* [Problem description] Each line with the string "vAuc" is to be copied from the records below.

* [Data records]

----------

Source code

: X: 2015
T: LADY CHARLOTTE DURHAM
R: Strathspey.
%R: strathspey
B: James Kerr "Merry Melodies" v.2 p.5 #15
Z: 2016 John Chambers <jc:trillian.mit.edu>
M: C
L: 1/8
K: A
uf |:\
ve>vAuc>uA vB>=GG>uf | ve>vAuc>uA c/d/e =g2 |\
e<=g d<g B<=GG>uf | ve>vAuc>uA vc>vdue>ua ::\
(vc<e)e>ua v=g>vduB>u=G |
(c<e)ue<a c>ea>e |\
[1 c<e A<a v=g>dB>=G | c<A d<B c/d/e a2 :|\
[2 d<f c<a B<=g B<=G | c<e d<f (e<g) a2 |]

----------

* [Exercise solution]
ve>vAuc>uA vB>=GG>uf | ve>vAuc>uA c/d/e =g2 |\
e<=g d<g B<=GG>uf | ve>vAuc>uA vc>vdue>ua ::\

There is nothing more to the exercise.